Report: Planned Parenthood Shooting Suspect Asked For Directions To Clinic
DENVER (AP) — The man accused of killing three people at a Planned Parenthood clinic in Colorado asked at least one person in a nearby shopping center for directions to the facility before opening fire, a law enforcement official said, offering the clearest suggestion yet that he was targeting the reproductive health organization.
The official was not authorized to publicly discuss the investigation and spoke to The Associated Press on condition of anonymity.
Prosecutors this week plan to charge Robert Lewis Dear, 57, with murder and other crimes in the Nov. 27 attack that also left nine other people wounded. Colorado Springs police have refused to discuss a motive for the fusillade, but there's mounting evidence to suggest Dear was deeply concerned about abortion, having rambled to authorities about "no more baby parts" after his arrest.
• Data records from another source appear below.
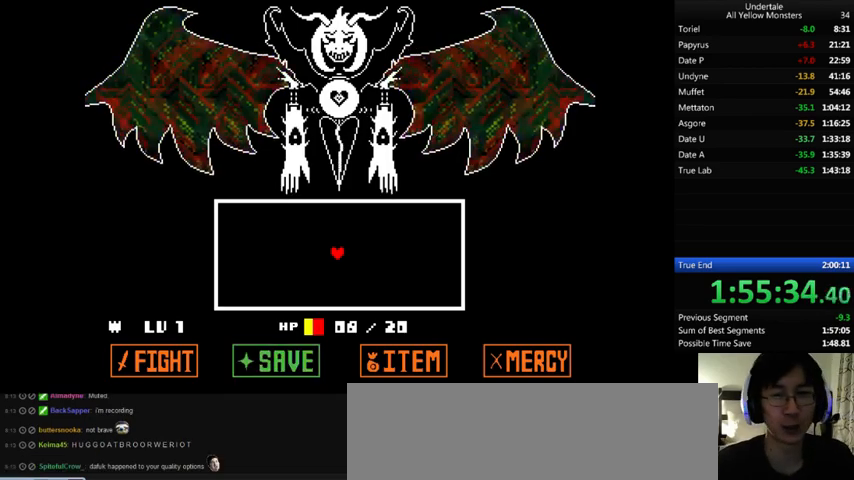
{"keys": ["x"], "events": [[33, "return", "down"], [33, "shift_r", "down"], [67, "return", "up"], [67, "shift_r", "up"], [67, "x", "down"], [67, "z", "up"], [167, "return", "down"], [167, "shift_r", "down"], [167, "x", "up"], [167, "z", "down"], [200, "return", "up"], [200, "shift_r", "up"], [233, "x", "down"], [267, "return", "down"], [267, "shift_r", "down"], [267, "z", "up"], [300, "return", "up"], [300, "shift_r", "up"], [333, "x", "up"], [333, "z", "down"], [400, "return", "down"], [400, "shift_r", "down"], [467, "return", "up"], [467, "shift_r", "up"], [467, "x", "down"], [467, "z", "up"]]}
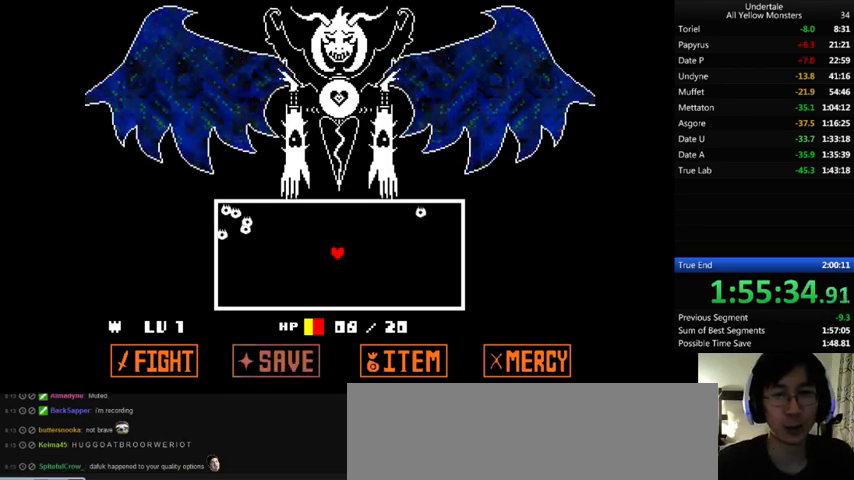
{"keys": ["z"], "events": [[33, "return", "down"], [33, "shift_r", "down"], [100, "return", "up"], [100, "shift_r", "up"], [100, "x", "up"], [100, "z", "down"], [167, "return", "down"], [167, "shift_r", "down"], [167, "x", "down"], [167, "z", "up"], [200, "return", "up"], [200, "shift_r", "up"], [233, "x", "up"], [233, "z", "down"], [267, "return", "down"], [267, "shift_r", "down"], [333, "return", "up"], [333, "shift_r", "up"], [333, "x", "down"], [367, "z", "up"], [400, "return", "down"], [400, "shift_r", "down"], [433, "return", "up"], [433, "shift_r", "up"], [433, "x", "up"], [433, "z", "down"]]}
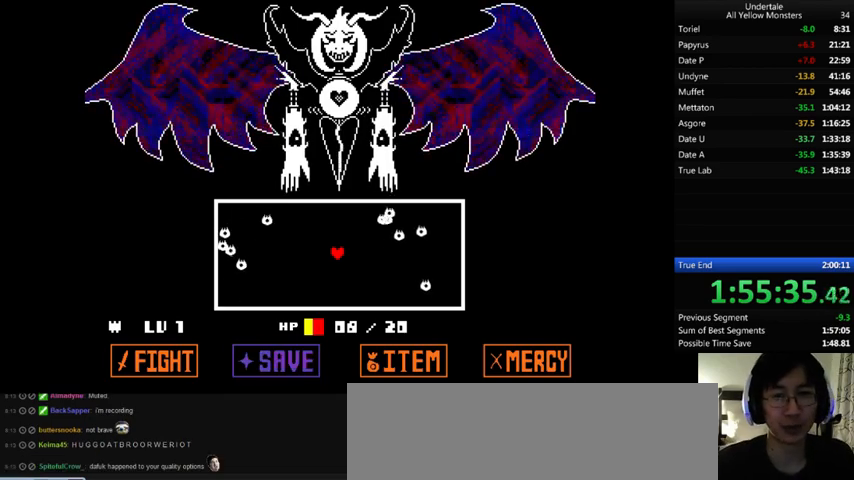
{"keys": ["x"], "events": [[67, "x", "down"], [67, "z", "up"], [133, "x", "up"], [133, "z", "down"], [167, "return", "down"], [167, "shift_r", "down"], [200, "return", "up"], [200, "shift_r", "up"], [267, "x", "down"], [300, "z", "up"], [333, "return", "down"], [367, "return", "up"], [367, "x", "up"], [367, "z", "down"], [467, "return", "down"], [467, "shift_r", "down"], [467, "x", "down"], [500, "return", "up"], [500, "shift_r", "up"], [500, "z", "up"]]}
Dear asked at least one person in the nearby shopping center where the Planned Parenthood was earlier that morning, the official said.
A second law enforcement official said Dear assembled propane tanks around a vehicle and brought at least 10 guns, including rifles and handguns, to the clinic, where he swapped gunfire with officers during an hours-long standoff. It was unclear whether Dear purchased all of them, but despite brushes with the law, he had no felony convictions that would have prevented him from buying a firearm.
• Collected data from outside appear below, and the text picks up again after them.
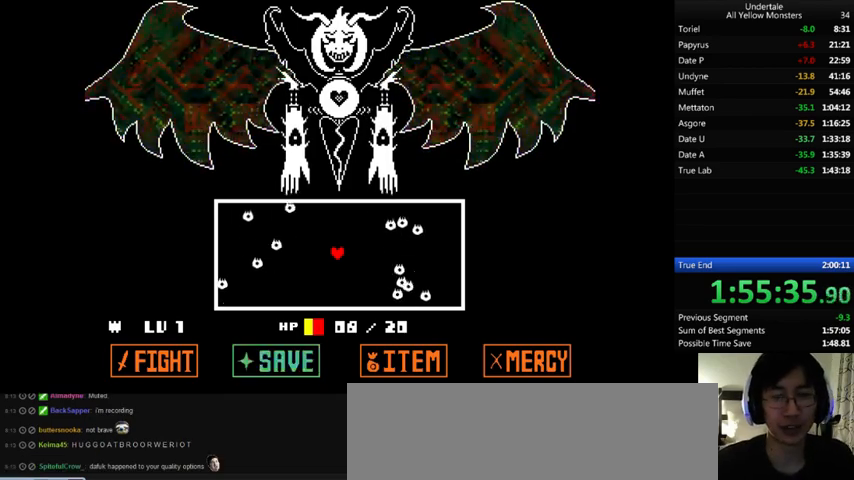
{"keys": ["z"], "events": [[100, "x", "up"], [100, "z", "down"], [167, "x", "down"], [200, "return", "down"], [200, "z", "up"], [233, "return", "up"], [300, "return", "down"], [300, "x", "up"], [300, "z", "down"], [367, "return", "up"], [367, "x", "down"], [433, "return", "down"], [433, "z", "up"], [467, "return", "up"], [467, "x", "up"], [467, "z", "down"]]}
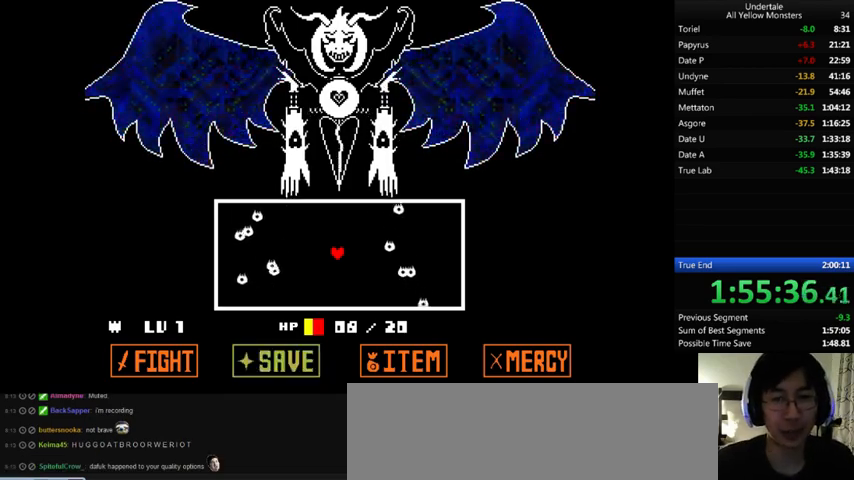
{"keys": ["x", "z"], "events": [[100, "return", "down"], [100, "shift_r", "down"], [100, "x", "down"], [133, "return", "up"], [133, "shift_r", "up"], [133, "z", "up"], [200, "return", "down"], [200, "x", "up"], [200, "z", "down"], [267, "return", "up"], [300, "x", "down"], [333, "z", "up"], [367, "return", "down"], [367, "shift_r", "down"], [400, "return", "up"], [400, "shift_r", "up"], [400, "x", "up"], [400, "z", "down"], [500, "x", "down"]]}
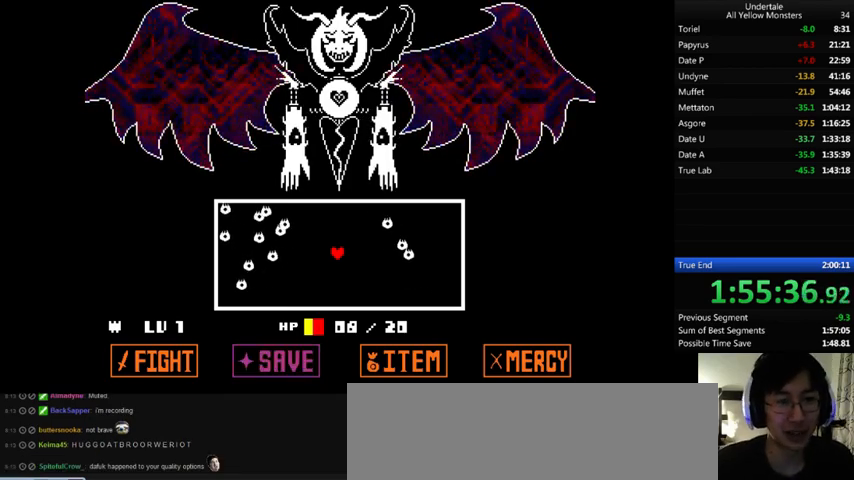
{"keys": ["return", "x"], "events": [[33, "z", "up"], [133, "x", "up"], [133, "z", "down"], [200, "x", "down"], [233, "z", "up"], [333, "return", "down"], [333, "x", "up"], [333, "z", "down"], [400, "return", "up"], [467, "x", "down"], [467, "z", "up"], [500, "return", "down"]]}
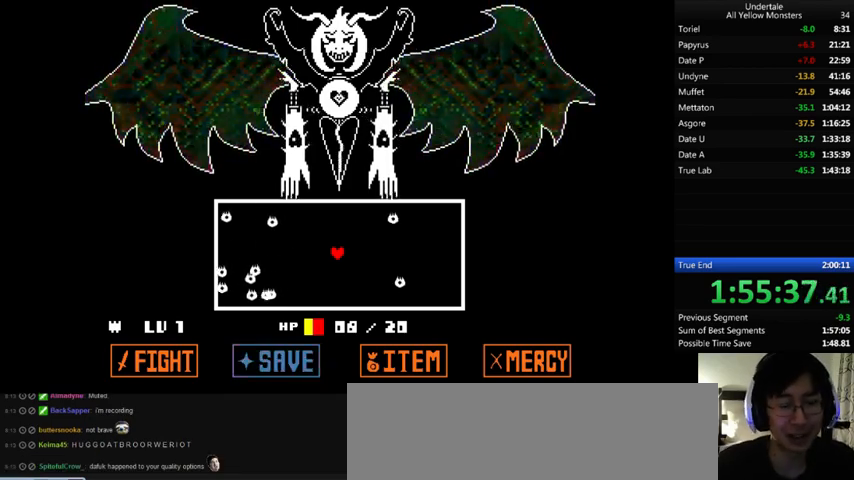
{"keys": ["x", "z"], "events": [[33, "return", "up"], [67, "x", "up"], [67, "z", "down"], [133, "return", "down"], [133, "x", "down"], [167, "return", "up"], [167, "z", "up"], [267, "x", "up"], [267, "z", "down"], [333, "x", "down"], [367, "z", "up"], [433, "x", "up"], [433, "z", "down"], [467, "return", "down"], [467, "shift_r", "down"], [500, "return", "up"], [500, "shift_r", "up"], [500, "x", "down"]]}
Planned Parenthood cited witnesses as saying the gunman was motivated by his opposition to abortion.
A Colorado Springs police spokeswoman on Monday referred questions about the investigation to El Paso County Sheriff's spokeswoman Teri Frank, who said she could not comment on the ongoing investigation.
Dear had been living in remote locations without electricity or water and was known to hold survivalist ideas. One of his three ex-wives, Barbara Mescher Micheau of Moncks Corner, South Carolina, said he had vandalized a South Carolina abortion clinic at least 20 years earlier, announcing to her that he had put glue in the locks of its doors, a common protest technique among activists trying to shut down abortion clinics.
Colorado Springs Mayor John Suthers on Monday would not discuss Dear's motive or details of the investigation, but he praised responding officers, who he said rescued 24 people from inside the clinic building and helped remove 300 people from the surrounding businesses where they had been hiding while the shooting unfolded.
"They went in at their own peril, but that contributed to basically 24 people getting out of that building safely," Suthers said of the officers. Six officers were shot in the rampage, one of them fatally. The other victims were accompanying separate friends to the clinic when they were killed.